6) What are the forcible entry concerns at this fire? Type of door, locks, etc…?

Please copy and paste the questions into your reply below, and answer using your name & department. Keep in mind that we have a lot of young firefighters on this blog that read our posts  to learn, so if you have something throw it down even if you think it is very basic. To the young guys: DON'T BE AFRAID TO ASK QUESTIONS!

Now take a look at the photos below (bing.com, birds-eye-view) for some added size-up discussion. Unless you were intimately familiar with this building during inspections, EMS runs, water leaks, etc… this building can cause you some complex problems.

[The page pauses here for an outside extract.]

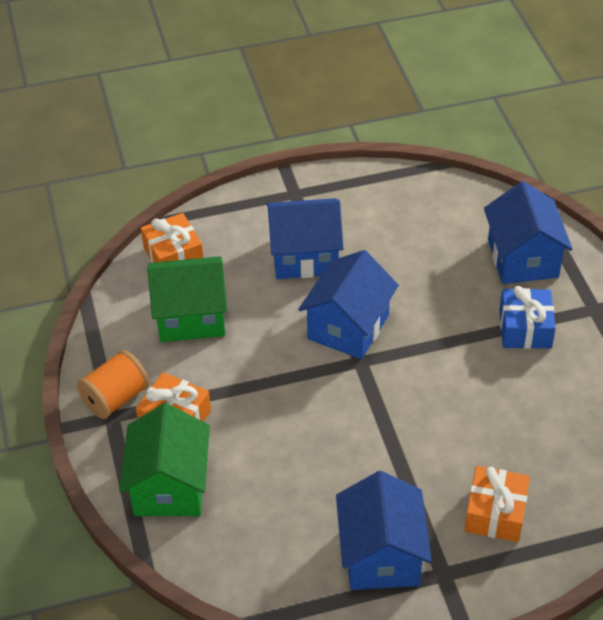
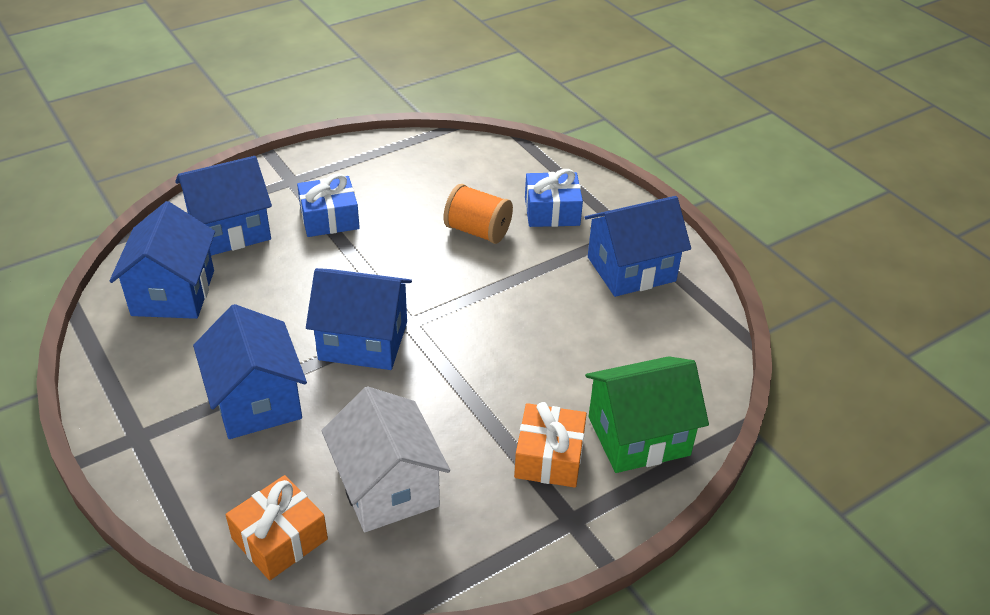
camera: 110 degrees left, 5 degrees down
orange spool [77,350,150,419] -> orange spool moved to [444,184,513,244]
green house [147,256,227,342] -> white house [321,386,450,532]
orange gift [464,466,530,542] -> blue gift [525,169,583,227]
none -> blue house [109,201,215,319]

1) The fire is located on the 2nd floor, but the 3rd floor is only about 1/2 or 3/4 the depth of the building. Does this now become a top floor fire? How are you getting to the lower level (2nd floor roof) in the rear? How would you communicate this?

As a Roof Firefighter, in my opinion your game plan has now changed. I would be expecting to go up there and force a skylight, scuttle and/or bulkhead and do a perimeter survey. This won't be the case at this job. This is a perfect scenario to drive the point home of crawling or probing with a tool in front of you in a limited visibility condition. If you do not in this case, you can take a 1 story fall to the rear roof, rendering you injured or worse.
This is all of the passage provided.